== INPUT MATERIAL ==
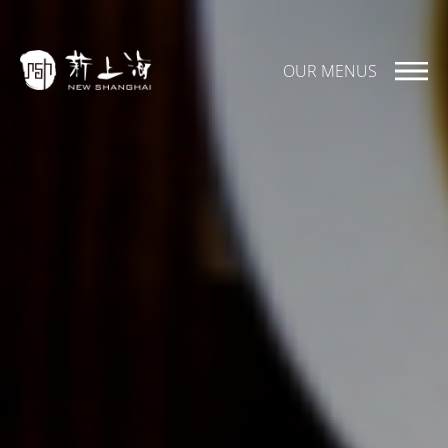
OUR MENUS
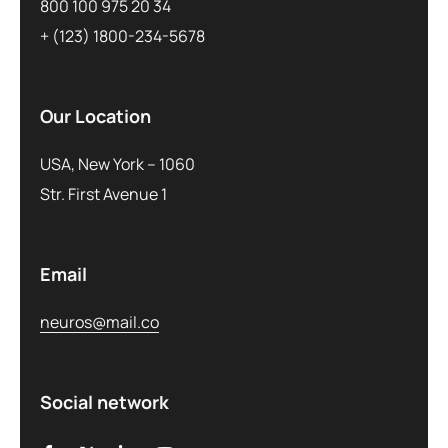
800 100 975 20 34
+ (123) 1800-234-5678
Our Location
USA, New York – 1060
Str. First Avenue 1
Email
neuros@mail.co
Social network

== INSTRUCTION ==
Top to bottom, retype the listing exactly but drop every picture.

== RESPONSE FOR THIS EXERCISE ==
OUR MENUS
800 100 975 20 34
+ (123) 1800-234-5678
Our Location
USA, New York – 1060
Str. First Avenue 1
Email
neuros@mail.co
Social network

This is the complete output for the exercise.